- PAGE TEXT:
Conyers Resident Honored for His Work with AIDS
By Chris Starrs
Fernando Harrold, who has devoted much of his life in service to others, says that his greatest satisfaction comes from a job done well for the hundreds of people he’s helped.
The Rockdale County resident — who works as a medical social worker at Grady Memorial Hospital — was recently surprised to learn that he would be the recipient of Crossroads Hospice’s “Caring More” award, recognizing an outstanding social worker.
Harrold, who works extensively with HIV-positive patients, was honored in late March at a ceremony in Atlanta. In addition to the “Caring More” award, Harrold received a $500 donation to the nonprofits of his choice, Project Open Hands and Meals on Wheels.
“It was surprising; it was a shock,” Harrold said of receiving the award. “You go through your day and work so hard to help the clients and their families and often times you are thanked here and there, but I’ve never imagined receiving something of this magnitude. It really felt good to know your work is well received.”
In his position at Grady, Harrold takes care of AIDS and HIV-positive patients and for many patients he is the touchstone of stability in their lives. He not only works with patients while at Grady but often provides assistance in coordinating housing, substance-abuse treatment and financial issues once they’ve left the hospital.
Harrold arrived in the metro area several years ago to take a job with AID Atlanta and he’s worked in case management, counseling and residential services at Tidelands Community Mental Health Center, Greenbriar Children’s Center, Charter Hospital and the Devereux Center, as well as AID Atlanta and Grady.
Besides his work with patients at Grady, Harrold is also a passionate public speaker, talking about AIDS prevention and the dangers of substance abuse.
With degrees in psychology and sociology from West Georgia and a master’s degree in social work from the University of Georgia, the 60-year-old Harrold has provided care to others in one way or another for some 30 years. He’s seen a lot serving on the front line of the HIV and AIDS issue and said that while there have been many positive changes in the landscape, some things remain heartbreakingly the same.
“We’ve done a lot of good, strong work in the field of HIV and AIDS,” he said. “We’ve gotten it to the point where initially, a diagnosis was pretty much considered a death sentence. Things have transitioned a lot since then. Now, we may consider it a chronic illness. And with a chronic illness, you have to follow up with your medications, maintain your doctor’s involvement, eat healthy and exercise. There’s a lot entailed into doing that, yet we are able to manage and allow people to continue to live stronger and healthier.
“Having said that, people are still dying. And in some cases, they’re dying before they get a chance to live — they’re coming in and dying very young.”
The native of the South Georgia town of Douglas said he developed his caring nature emulating his mother, who frequently welcomed down-and-out strangers into their home for a much-needed hot meal.

[Saved data entries]
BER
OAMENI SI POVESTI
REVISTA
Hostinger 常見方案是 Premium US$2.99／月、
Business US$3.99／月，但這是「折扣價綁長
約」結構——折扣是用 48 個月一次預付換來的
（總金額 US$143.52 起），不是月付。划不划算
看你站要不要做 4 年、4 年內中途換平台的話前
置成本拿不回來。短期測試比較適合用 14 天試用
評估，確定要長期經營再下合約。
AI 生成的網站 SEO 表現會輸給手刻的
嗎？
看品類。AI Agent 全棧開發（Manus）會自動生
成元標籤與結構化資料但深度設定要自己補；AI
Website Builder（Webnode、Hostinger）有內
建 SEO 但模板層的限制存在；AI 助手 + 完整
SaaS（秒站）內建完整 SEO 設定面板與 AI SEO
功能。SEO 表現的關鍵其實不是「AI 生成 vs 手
==
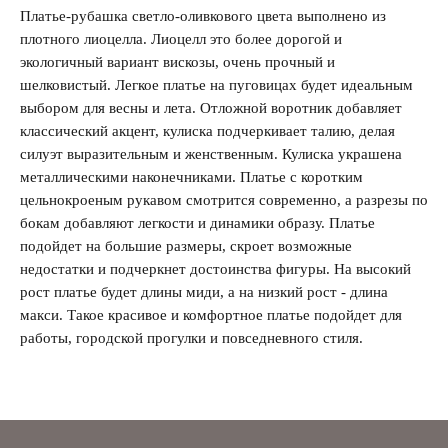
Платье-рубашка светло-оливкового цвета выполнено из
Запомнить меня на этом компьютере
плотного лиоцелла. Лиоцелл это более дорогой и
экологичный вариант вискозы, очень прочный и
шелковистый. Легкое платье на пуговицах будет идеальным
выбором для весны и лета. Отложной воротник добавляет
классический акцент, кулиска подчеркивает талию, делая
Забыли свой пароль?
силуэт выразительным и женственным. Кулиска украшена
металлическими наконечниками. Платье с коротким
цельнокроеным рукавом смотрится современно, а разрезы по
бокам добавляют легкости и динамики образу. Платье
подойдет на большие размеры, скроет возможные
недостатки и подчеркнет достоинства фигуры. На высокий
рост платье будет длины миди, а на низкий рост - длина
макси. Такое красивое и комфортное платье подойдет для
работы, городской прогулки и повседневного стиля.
--
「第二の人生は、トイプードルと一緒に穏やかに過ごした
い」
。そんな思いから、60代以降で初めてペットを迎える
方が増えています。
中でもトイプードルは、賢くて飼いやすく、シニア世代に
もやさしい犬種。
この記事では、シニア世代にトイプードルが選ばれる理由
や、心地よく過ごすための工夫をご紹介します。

- PROMPT:
Reproduce a passage from the article about Fernando Harrold, beginning at the words "In his position" and stopping after the words "Atlanta and Grady.". Use only the article about Fernando Harrold, not the rows, as your source.

- ANSWER BOX:
In his position at Grady, Harrold takes care of AIDS and HIV-positive patients and for many patients he is the touchstone of stability in their lives. He not only works with patients while at Grady but often provides assistance in coordinating housing, substance-abuse treatment and financial issues once they’ve left the hospital.
Harrold arrived in the metro area several years ago to take a job with AID Atlanta and he’s worked in case management, counseling and residential services at Tidelands Community Mental Health Center, Greenbriar Children’s Center, Charter Hospital and the Devereux Center, as well as AID Atlanta and Grady.